TEXT:
━━━
Frank Summers

Biographical details
- Born: August 2, 1899 Alexandria, Virginia, U.S.
- Died: August 17, 1974 (aged 75) Staunton, Virginia, U.S.

Playing career

Football
- 1920–1922: VMI
- Position: Tackle

Coaching career (HC unless noted)

Football
- 1933–1935: VMI (assistant)
- 1936–1941: Randolph–Macon
- 1942–1946: Hampden–Sydney

Basketball
- 1934–1936: VMI
- 1942–1943: Hampden–Sydney
- 1946–1947: Hampden–Sydney

Administrative career (AD unless noted)
- 1946–1951: VMI

Head coaching record
- Overall: 36–77 (basketball)

= Frank Summers (coach) =

American sports coach (1899–1974)

Francis Lee Summers (August 2, 1899 – August 17, 1974) was an American football, basketball, and baseball coach. A 1922 graduate of the Virginia Military Institute, Summers played all three sports in his time as a cadet, as well as track. He was a member of the Keydets' 1920 football team known as the "Flying Squadron", the program's only undefeated and tie-free team. Summers served as athletic director for VMI and Hampden–Sydney College, as well as the Staunton Military Academy. He is a member of the Virginia Sports Hall of Fame.
━━━
INFORMATION PROVIDED:
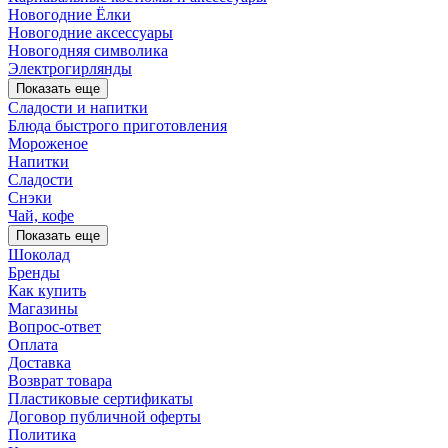
Новогодние Ёлки
Новогодние аксессуары
Новогодняя символика
Электрогирлянды
Показать еще
Сладости и напитки
Блюда быстрого приготовления
Мороженое
Напитки
Сладости
Снэки
Чай, кофе
Показать еще
Шоколад
Бренды
Как купить
Магазины
Вопрос-ответ
Оплата
Доставка
Возврат товара
Пластиковые сертификаты
Договор публичной оферты
Политика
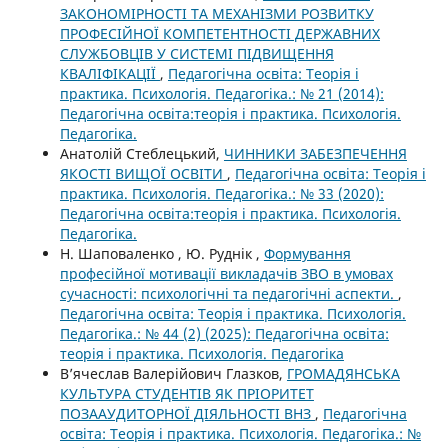
ЗАКОНОМІРНОСТІ ТА МЕХАНІЗМИ РОЗВИТКУ
ПРОФЕСІЙНОЇ КОМПЕТЕНТНОСТІ ДЕРЖАВНИХ
СЛУЖБОВЦІВ У СИСТЕМІ ПІДВИЩЕННЯ
КВАЛІФІКАЦІЇ
,
Педагогічна освіта: Теорія і
практика. Психологія. Педагогіка.: № 21 (2014):
Педагогічна освіта:теорія і практика. Психологія.
Педагогіка.
Анатолій Стеблецький,
ЧИННИКИ ЗАБЕЗПЕЧЕННЯ
ЯКОСТІ ВИЩОЇ ОСВІТИ
,
Педагогічна освіта: Теорія і
практика. Психологія. Педагогіка.: № 33 (2020):
Педагогічна освіта:теорія і практика. Психологія.
Педагогіка.
Н. Шаповаленко , Ю. Руднік ,
Формування
професійної мотивації викладачів ЗВО в умовах
сучасності: психологічні та педагогічні аспекти.
,
Педагогічна освіта: Теорія і практика. Психологія.
Педагогіка.: № 44 (2) (2025): Педагогічна освіта:
теорія і практика. Психологія. Педагогіка
В’ячеслав Валерійович Глазков,
ГРОМАДЯНСЬКА
КУЛЬТУРА СТУДЕНТІВ ЯК ПРІОРИТЕТ
ПОЗААУДИТОРНОЇ ДІЯЛЬНОСТІ ВНЗ
,
Педагогічна
освіта: Теорія і практика. Психологія. Педагогіка.: №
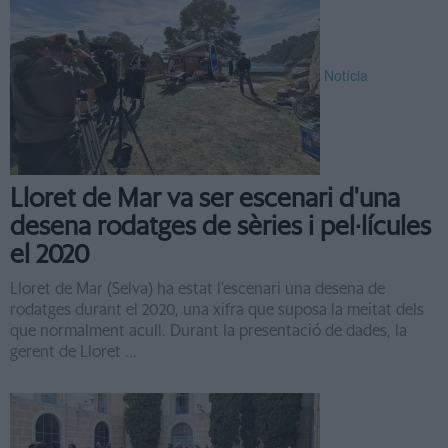
Notícia
Lloret de Mar va ser escenari d'una
desena rodatges de sèries i pel·lícules
el 2020
Lloret de Mar (Selva) ha estat l'escenari una desena de
rodatges durant el 2020, una xifra que suposa la meitat dels
que normalment acull. Durant la presentació de dades, la
gerent de Lloret ...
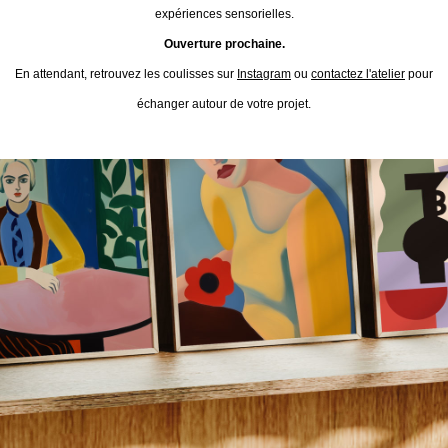
expériences sensorielles.
Ouverture prochaine.
En attendant, retrouvez les coulisses sur
Instagram
ou
contactez l'atelier
pour
échanger autour de votre projet.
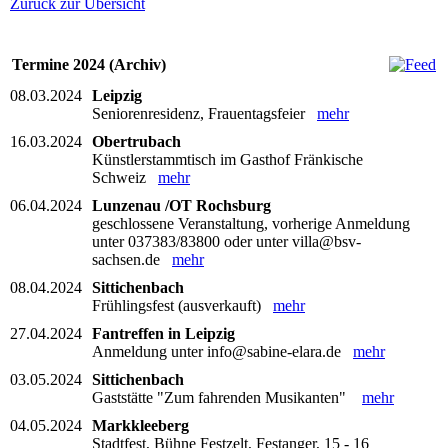
Zurück zur Übersicht
Termine 2024 (Archiv)
08.03.2024
Leipzig
Seniorenresidenz, Frauentagsfeier
mehr
16.03.2024
Obertrubach
Künstlerstammtisch im Gasthof Fränkische
Schweiz
mehr
06.04.2024
Lunzenau /OT Rochsburg
geschlossene Veranstaltung, vorherige Anmeldung
unter 037383/83800 oder unter villa@bsv-
sachsen.de
mehr
08.04.2024
Sittichenbach
Frühlingsfest (ausverkauft)
mehr
27.04.2024
Fantreffen in Leipzig
Anmeldung unter info@sabine-elara.de
mehr
03.05.2024
Sittichenbach
Gaststätte "Zum fahrenden Musikanten"
mehr
04.05.2024
Markkleeberg
Stadtfest, Bühne Festzelt, Festanger, 15 - 16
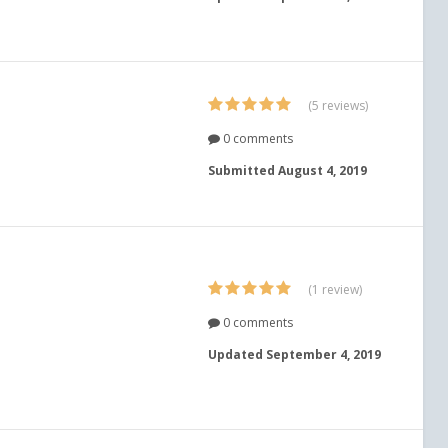
(5 reviews)
0 comments
Submitted
August 4, 2019
(1 review)
0 comments
Updated
September 4, 2019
━━━
Extend the Frank Summers article beyond its last sentence in the same encyclopedic style.

ANSWER BOX:
==Personal life==
Summers was born in Alexandria, Virginia in 1899. He attended Alexandria High School then entered The United States Military Academy at West Point for one semester to placate one parent. He then transferred to Virginia Military Institute to placate the other parent. At Virginia Military Institute, he established himself immediately as a fine all-around cadet leader and athlete. He lettered in four sports: football, basketball, baseball, and track. He was the first VMI cadet to win letters in all of these sports, and ended up with twelve letters in three years. In football, Summers was named to the All-South Atlantic team and played a key role as left tackle and defensive line on the 1920 squad (nicknamed the "Flying Squadron") that was the first and only undefeated and tie-free VMI football team. He was captain of the track team where he specialized in the shot put and discus throw.

Summers was heralded for his excellence in athletics as well as academics, and was a second ranking officer in the Corps of Cadets. He earned more monograms than anyone in the school's history.

In 1944, Summers took a brief hiatus from college athletics to serve with the American Red Cross during World War II. He had previously attempted to join the military three times, but was rejected on all occasions due to physical reasons. Summers died in 1974 at the age of 75, leaving behind two children; a daughter, Anne, and a son, Frank Jr.

==Coaching career==
Following his graduation from the VMI in 1922, Summers coached for one season at the nearby Augusta Military Academy. He then returned to Staunton Military where he coached the school in three sports for ten years, and went on to become its athletic director.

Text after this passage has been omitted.